I am working on understanding problem 3.4.13 from Durrett's Probability Theory and Examples. I found a solution online that relies on the following relationship: $$ \sum\limits_{j=1}^n j^{2-\beta}\sim \frac{n^{3-\beta}}{3-\beta}. $$
I have no idea how you show something like this.
Could anyone give some help?
Thank you.
On
We can approximate sums with integrals. If $f$ is an increasing function, then $$ \int_{s=a-1}^{b} f(s)\ ds \le \sum_{i=a}^{b} f(i) \le \int_{s=a}^{b+1} f(s)\ ds. $$ If $f$ is a decreasing function, then $$ \int_{s=a}^{b+1} f(s)\ ds \le \sum_{i=a}^{b} f(i) \le \int_{s=a-1}^{b} f(s)\ ds. $$ The notation $\sim$ means that the ratio of the left side and the right side tends to $1$ as $n$ goes to infinity.

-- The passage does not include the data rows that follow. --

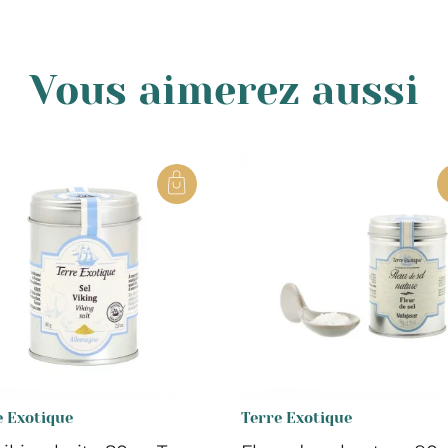
Vous aimerez aussi
e Exotique
Terre Exotique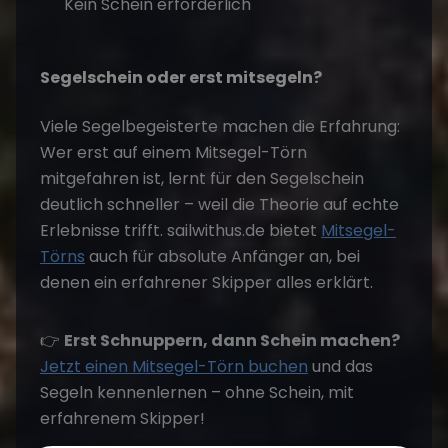
Kein Schein erforderlich
Segelschein oder erst mitsegeln?
Viele Segelbegeisterte machen die Erfahrung:
Wer erst auf einem Mitsegel-Törn
mitgefahren ist, lernt für den Segelschein
deutlich schneller – weil die Theorie auf echte
Erlebnisse trifft. sailwithus.de bietet
Mitsegel-
Törns
auch für absolute Anfänger an, bei
denen ein erfahrener Skipper alles erklärt.
👉
Erst Schnuppern, dann Schein machen?
Jetzt einen Mitsegel-Törn buchen
und das
Segeln kennenlernen – ohne Schein, mit
erfahrenem Skipper!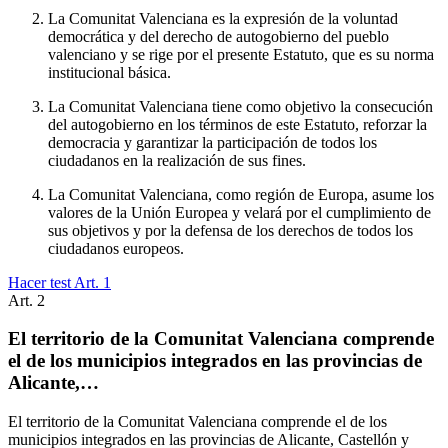
La Comunitat Valenciana es la expresión de la voluntad
democrática y del derecho de autogobierno del pueblo
valenciano y se rige por el presente Estatuto, que es su norma
institucional básica.
La Comunitat Valenciana tiene como objetivo la consecución
del autogobierno en los términos de este Estatuto, reforzar la
democracia y garantizar la participación de todos los
ciudadanos en la realización de sus fines.
La Comunitat Valenciana, como región de Europa, asume los
valores de la Unión Europea y velará por el cumplimiento de
sus objetivos y por la defensa de los derechos de todos los
ciudadanos europeos.
Hacer test Art.
1
Art.
2
El territorio de la Comunitat Valenciana comprende
el de los municipios integrados en las provincias de
Alicante,…
El territorio de la Comunitat Valenciana comprende el de los
municipios integrados en las provincias de Alicante, Castellón y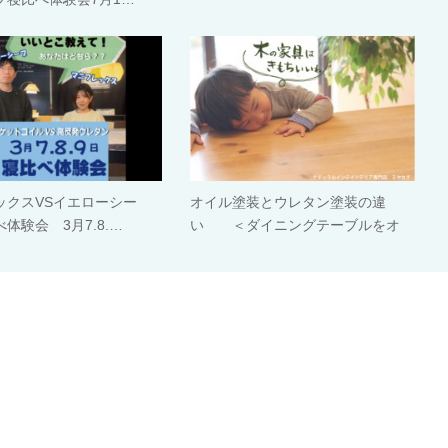
ックスVSイエローシー
オイル塗装とウレタン塗装の違
体験会 3月7.8.…
い ＜ダイニングテーブルをオ
イ…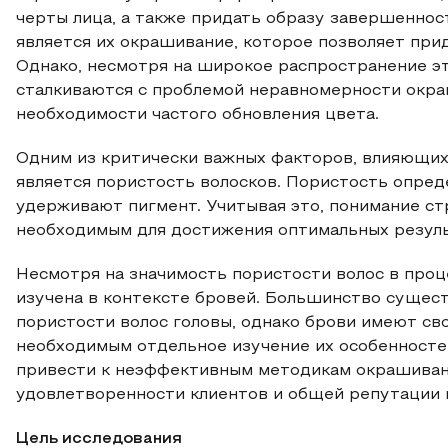
черты лица, а также придать образу завершеннос
является их окрашивание, которое позволяет при
Однако, несмотря на широкое распространение э
сталкиваются с проблемой неравномерности окра
необходимости частого обновления цвета.
Одним из критически важных факторов, влияющих 
является пористость волосков. Пористость опред
удерживают пигмент. Учитывая это, понимание ст
необходимым для достижения оптимальных резуль
Несмотря на значимость пористости волос в проц
изучена в контексте бровей. Большинство сущес
пористости волос головы, однако брови имеют св
необходимым отдельное изучение их особенностей
привести к неэффективным методикам окрашивани
удовлетворенности клиентов и общей репутации 
Цель исследования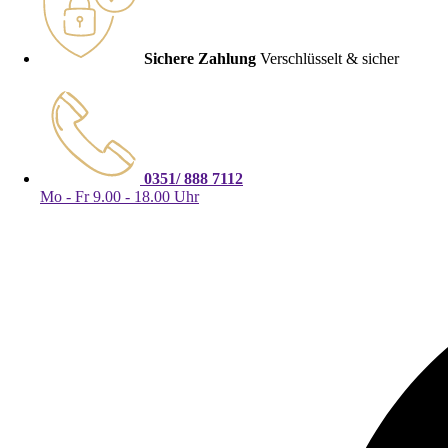
Sichere Zahlung
Verschlüsselt & sicher
0351/ 888 7112
Mo - Fr 9.00 - 18.00 Uhr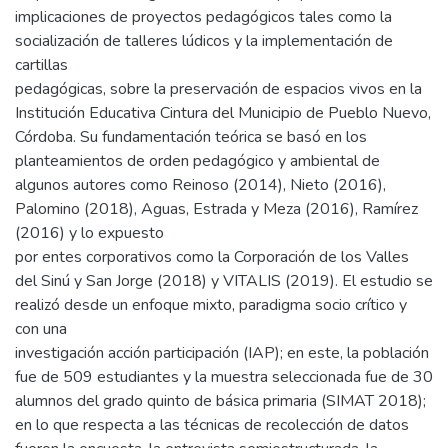
implicaciones de proyectos pedagógicos tales como la
socialización de talleres lúdicos y la implementación de
cartillas
pedagógicas, sobre la preservación de espacios vivos en la
Institución Educativa Cintura del Municipio de Pueblo Nuevo,
Córdoba. Su fundamentación teórica se basó en los
planteamientos de orden pedagógico y ambiental de
algunos autores como Reinoso (2014), Nieto (2016),
Palomino (2018), Aguas, Estrada y Meza (2016), Ramírez
(2016) y lo expuesto
por entes corporativos como la Corporación de los Valles
del Sinú y San Jorge (2018) y VITALIS (2019). El estudio se
realizó desde un enfoque mixto, paradigma socio crítico y
con una
investigación acción participación (IAP); en este, la población
fue de 509 estudiantes y la muestra seleccionada fue de 30
alumnos del grado quinto de básica primaria (SIMAT 2018);
en lo que respecta a las técnicas de recolección de datos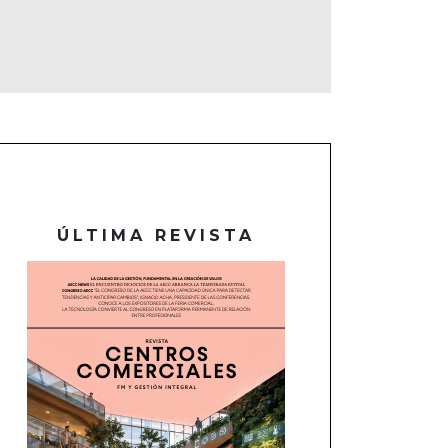
ÚLTIMA REVISTA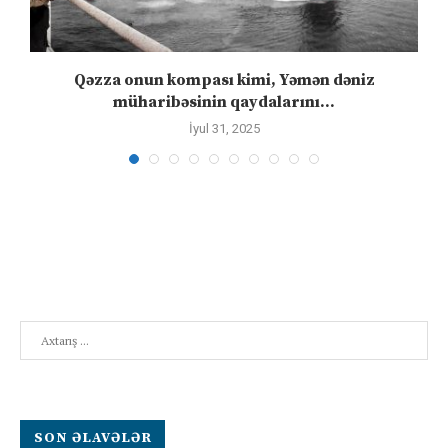
Qəzza onun kompası kimi, Yəmən dəniz
S
müharibəsinin qaydalarını...
İyul 31, 2025
Search
SON ƏLAVƏLƏR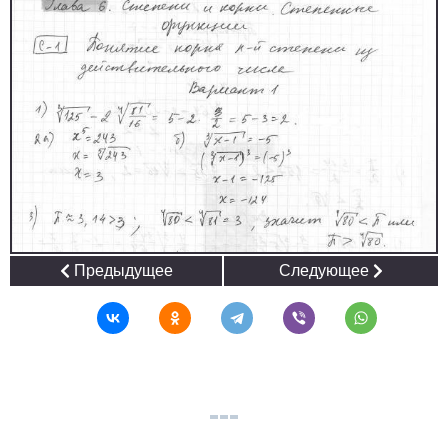
Предыдущее
Следующее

$\sum_{j=1}^n j^{2-\beta}$ is a Riemann sum for $\int_0^n x^{2-\beta} dx$, which is equal to the right side you have given. (Specifically it is the right hand sum with $h=1$.) You can then use the error estimate for the rectangle rule to prove that the difference is of lower order than $n^{3-\beta}$.